Basket of Manioc (Pia in Hawaiian)I just watched a video of some villagers in Brazil preparing manioc. Incredible! What a tremendous amount of work goes into the preparation of tapioca or manioc flour. You see, I had the, no doubt idiotic, idea to make some of the traditional Colombian/Brazilian, etc. (South American) bread, called Pandebono, or Cheese rolls. From scratch, turning the above, rustic looking, tubers into flour?? After watching said film clip, I don't think so. We won't be doing that here. I mean I'm all for using the products of the land, etc. etc., but there's a time and place to farm out certain procedures. Brake jobs, sewer cleaning, brain surgery... you get the picture.
Instead, I will be turning the roots into a Colombian Cassava (another of the many names of manioc) Cake, called Enyucado. I've written about cooking with this starch before, but this will be a completely different approach for me. In the past, I've only used it as a sort of potato replacement. This recipe calls for shredded manioc. I
First step, peeling and covering with water, so they won't turn brown, while they're waiting to be grated. The recipe is courtesy of the lovely Erica at My Colombian Recipes. And, since her recipe also calls for shredded cheese and coconut, it looks like I'll be doing a lot of grating today. For the manioc, my Sumeet Asia Kitchen Machine was used, and a regular box grater for the cheese and coconut.
The grated tapioca covered with water, was left over night, drained and rinsed the next day. Just to be on the safe side. As mentioned in a previous post, the raw leaves and roots contain toxins (cyanogenic glucosides), some varieties more than others. The last photo is of the gratedcoconut.
Here, is a bit of background on the plant, thanks to Buried Mirror, a site stumbled upon whilst looking up the various ways it is prepared.
"A University of Colorado – Boulder team has uncovered an ancient field of manioc at a Maya site in present El Salvador, providing the first substantive evidence of the ancient use of manioc as a food crop in Mesoamerica. Manioc, also known as cassava or yuca, is a member of the spurge family. Its potato-like root is often said to taste like a mixture of potato and coconut. It is extremely starchy and therefore is a good source of calories."
Anyway, now to the recipe for Enyucado, which Erica says is a traditional recipe from the Atlantic coast of Colombia. The house is smelling so nice. I just pulled my dish out of the oven.
Cassava Cake or Enyucado
(notice the word yuca in there?)3 cups shredded yuca or cassava
1 1/2 cups shredded queso fresco (I used 1/2 Oxaca and 1/2 ricotta)
1 cup coconut milk (which I just realized I forgot to include - oops)
1 cup sugar
3/4 cup grated coconut
1 teaspoon ground star anise (which I thought I had, but discovered missing, so substituted a mixture of cardamom, cloves, nutmeg and cinnamon)

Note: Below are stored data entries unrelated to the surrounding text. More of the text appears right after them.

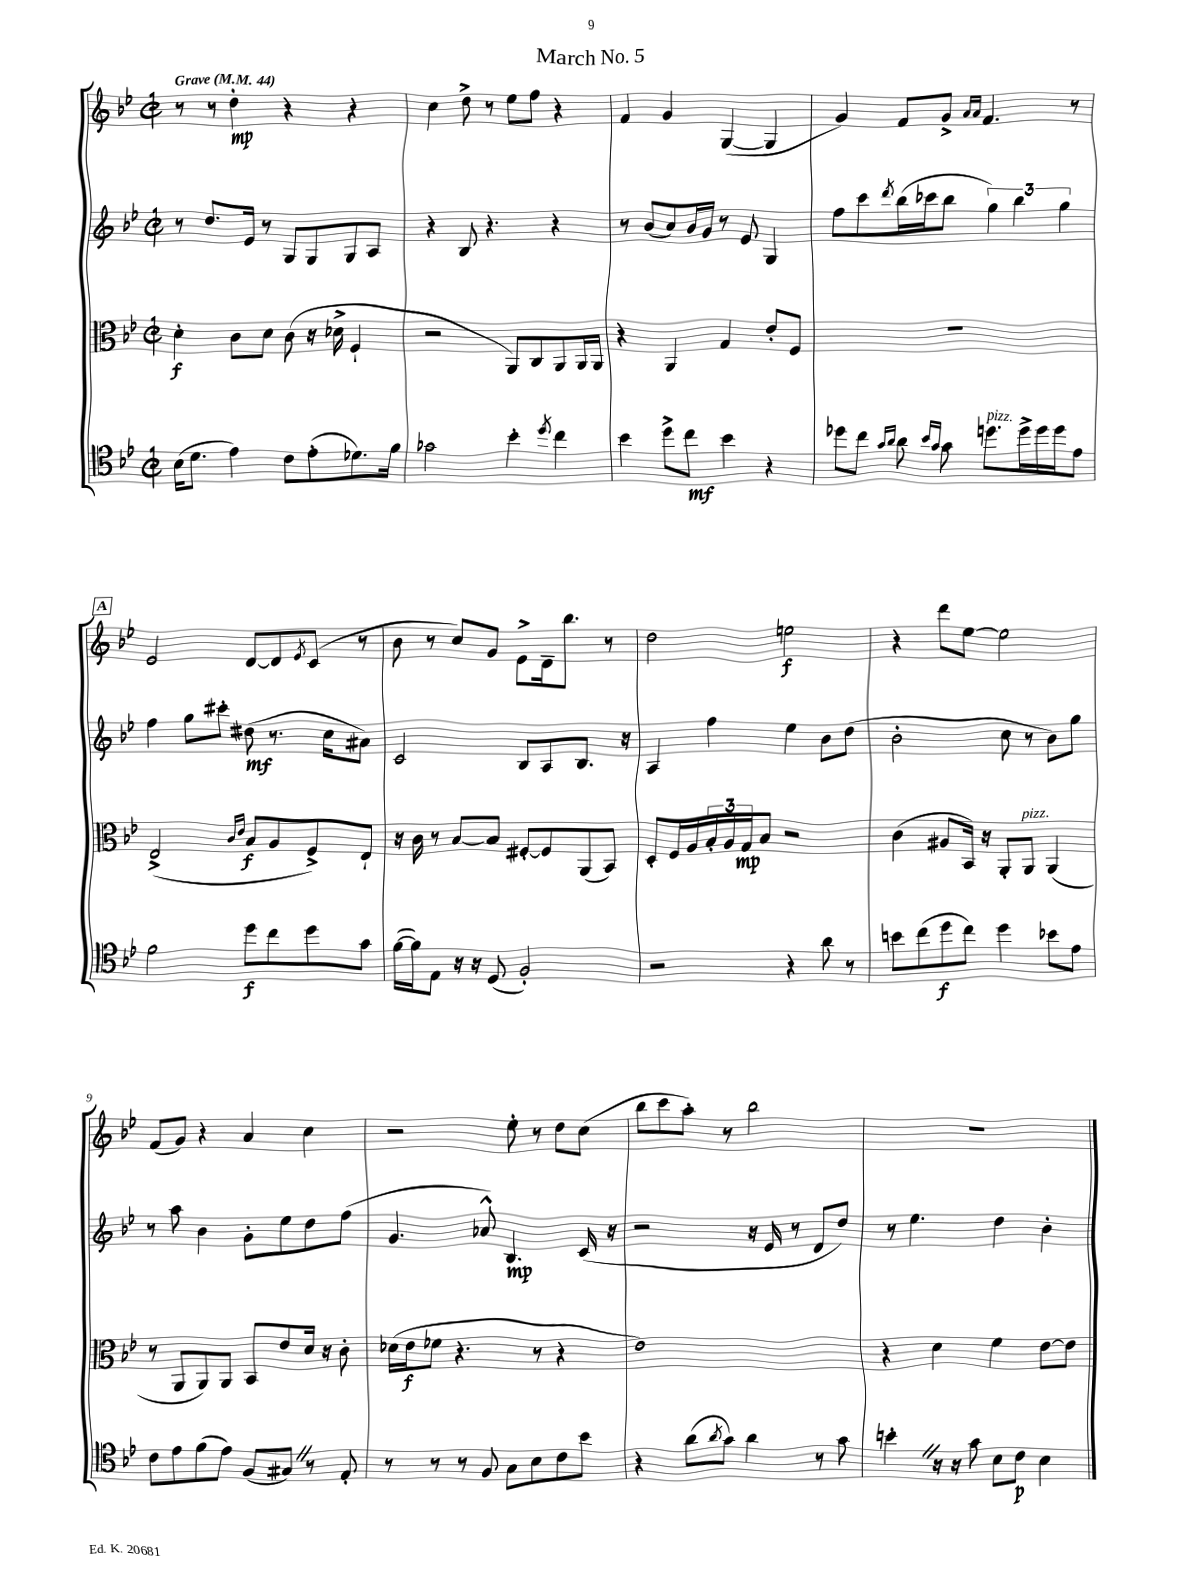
\header { title = "March No. 5" }
<<
\new StaffGroup <<
\new Staff = "s0" {
    \clef treble \key bes \major \defaultTimeSignature \time 2/2 \tempo "Grave" 4 = 44
    r8 r8 d''4-.\mp r4 r4 |
    c''4 d''8-> r8 ees''8 f''8 r4 |
    f'4 g'4 g4~( g4 |
    g'4) f'8 g'8-> \grace { a'16 a'16 } f'4. r8 |
    \mark \markup { \box "A" } ees'2 d'8~ d'8 \acciaccatura { ees'8 } c'8( r8 |
    bes'8 r8 c''8) g'8 ees'8-> d'16-- bes''8. r8 |
    d''2 e''2\f |
    r4 d'''8 ees''8~ ees''2 |
    f'8( g'8) r4 a'4 c''4 |
    r2 ees''8-. r8 d''8 c''8( |
    bes''8 c'''8 a''8-.) r8 bes''2 |
    R1 \bar "|." |
}
\new Staff = "s1" {
    \clef treble \key bes \major \defaultTimeSignature \time 2/2
    r8 d''8. ees'16 r8 g8 g8 g8 a8 |
    r4 bes8 r4. r4 |
    r8 bes'8( c''8) bes'16 g'16 r8 ees'8 g4 |
    f''8 c'''8 \acciaccatura { d'''8 } bes''16( ces'''16 bes''8 \tuplet 3/2 { g''4) bes''4 g''4 } |
    \mark \markup { \box "A" } f''4 g''8 cis'''8-. dis''8\mf( r8. c''16 ais'8) |
    c'2 bes8 a8 bes8. r16 |
    a4 f''4 ees''4 bes'8 d''8( |
    bes'2-. c''8 r8 bes'8) g''8 |
    r8 a''8 bes'4 g'8-. ees''8 d''8 f''8( |
    g'4. aes'8-^) bes4.\mp c'16( r16 |
    r2 r16 ees'16 r8 d'8 d''8) |
    r8 ees''4. d''4 bes'4-. \bar "|." |
}
\new Staff = "s2" {
    \clef alto \key bes \major \defaultTimeSignature \time 2/2
    d'4-.\f c'8 d'8 c'8( r16 des'16-> f4-! |
    r2 a,8) c8 a,8 a,16 a,16 |
    r4 a,4 g4 ees'8-. f8 |
    R1 |
    \mark \markup { \box "A" } ees2->( \grace { c'16 ees'16 } bes8\f a8 f8->) ees8-! |
    r16 c'16 r8 bes8~ bes8 fis8~-. fis8 a,8( bes,8) |
    d8-. f16 a16 \tuplet 3/2 { bes16-. a16 g16\mp } bes8 r2 |
    c'4( ais8 bes,16) r16 a,8-. a,8^\markup { \italic "pizz." } a,4( |
    r8 a,8 a,8) a,8 bes,8 ees'8 d'16 r16 c'8-. |
    des'16( ees'16\f fes'8 r4. r8 r4 |
    ees'1) |
    r4 d'4 f'4 ees'8~ ees'8 \bar "|." |
}
\new Staff = "s3" {
    \clef tenor \key bes \major \defaultTimeSignature \time 2/2
    bes16( d'8. ees'4) c'8 ees'8-.( des'8.) f'16 |
    ges'2 bes'4-. \acciaccatura { d''8 } c''4 |
    bes'4 d''8-> c''8\mf bes'4 r4 |
    des''8 c''8 \grace { g'16 a'16 } a'8 \grace { bes'16 g'16 } g'8 d''8.^\markup { \italic "pizz." } d''16-> d''16 d''16 ees'8 |
    \mark \markup { \box "A" } f'2 d''8\f c''8 d''8 g'8 |
    f'16~( f'16) ees8 r16 r16 d8( f2-.) |
    r2 r4 a'8 r8 |
    b'8 c''8( d''8\f c''8) d''4 bes'8 ees'8 |
    c'8 ees'8 f'8( ees'8) f8( gis8) \once \override BreathingSign.text = \markup { \musicglyph "scripts.caesura.straight" } \breathe r8 ees8-. |
    r8 r8 r8 f8 g8 bes8 c'8 bes'8 |
    r4 a'8( \acciaccatura { a'8 } g'8) a'4 r8 g'8 |
    b'4-. \once \override BreathingSign.text = \markup { \musicglyph "scripts.caesura.straight" } \breathe r16 r16 g'8 bes8 c'8\p bes4 \bar "|." |
}
>>
>>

1 tablespoon melted butter
Mix all the ingredients together and bake at 400F for 45 - 50 minutes, or until light golden brown.
Since I had soaked the shredded tapioca in water, it was probably a good thing the extra liquid was left out. If doing it again, would probably dry it more before using. And, add the coconut milk in. It tastes kind of like a coconut macaroon type pudding.
At any rate, Hola! I'm submitting this effort to the Culinary Tour 2010, South of the Border Challenge for February 15th, which is Colombia. This event is being presented by the folks at FOODalogue.com.
The Colombian Round-up has now been posted.